Both, term and definition can be multi-lingual.
The American English expression is the canonical version.
Current CVs in DDI 3
- External controlled vocabularies
- CodeList/CategoryScheme with nested codes for expressing hierarchy
- Enumerated lists in XML Schema
Multiple Purposes
- Code lists
- Classification
- Controlled vocabularies
Requirements
- General
- Ideally only one type of structure for multiple purposes
- Usage of existing structures preferred if possible (like SKOS in the Semantic Web)
- Same structure for internal representation in the model/specification and external representation. Reasoning: easy processing, same software solution, only different reference.
- Validation of structure, keys, and possibly values
- What should be validated: keys, values, relationship, dependency, requirement, …
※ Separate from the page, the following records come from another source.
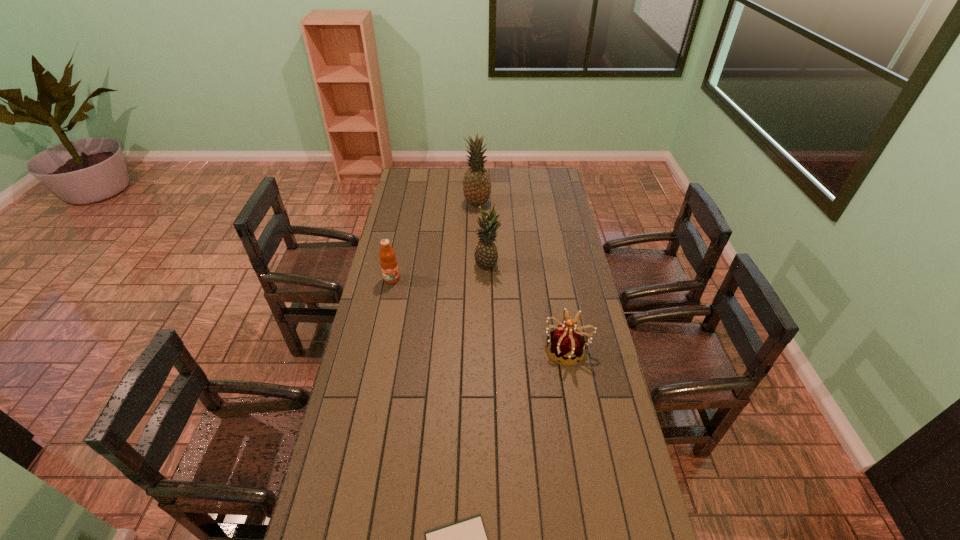
Locate an element on the screen. Image resolution: width=960 pixels, height=540 pixels. vacant space located 0.210m on the front label of the third nearest object is located at coordinates (383, 322).

You are a GUI agent. You are given a task and a screenshot of the screen. Output one action in this format:
    pyautogui.click(x=<x>, y=<y>)
    Task: Click on the vacant region located on the front-facing side of the rightmost object
    This screenshot has height=540, width=960.
    Given the screenshot: What is the action you would take?
    pyautogui.click(x=438, y=349)

Locate an element on the screen. The height and width of the screenshot is (540, 960). blank space located on the front-facing side of the rightmost object is located at coordinates (490, 349).

Where is `vacant space located on the front-facing side of the rightmost object`? This screenshot has height=540, width=960. vacant space located on the front-facing side of the rightmost object is located at coordinates (476, 349).

I want to click on object at the left edge, so click(388, 261).

Image resolution: width=960 pixels, height=540 pixels. In order to click on object that is at the right edge in this screenshot , I will do `click(567, 343)`.

This screenshot has height=540, width=960. In the image, there is a desktop. Find the location of `vacant space at the left edge`. vacant space at the left edge is located at coordinates (362, 372).

You are a GUI agent. You are given a task and a screenshot of the screen. Output one action in this format:
    pyautogui.click(x=<x>, y=<y>)
    Task: Click on the free space at the right edge of the desktop
    
    Given the screenshot: What is the action you would take?
    pyautogui.click(x=586, y=287)

Locate an element on the screen. The width and height of the screenshot is (960, 540). vacant space at the far right corner is located at coordinates (553, 180).

At what (x,y) coordinates should I click in order to perform the action: click on vacant point located between the nearer pineapple and the leftmost object. Please return your answer as a coordinate pair (x, y). Image resolution: width=960 pixels, height=540 pixels. Looking at the image, I should click on (440, 271).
- XML Schema: what should be validated by XML parser, what in a secondary-level validation
- Simple approach
- Hierarchy
- Multi-lingual text for term and definition
- As simple as possible, easy to process
- Complex
- Requirement of items
- Relationship of items
- use case thesaurus
- CV for keys, CV for values of key/value pair
Conclusion
Current sense: Two different approaches required: a simple CV structure similar to the approach for the current DDI Controlled Vocabularies and a more complex approach for additional requirements like validation and defining requirements.
Ideally the complex approach could make use of the simple approach.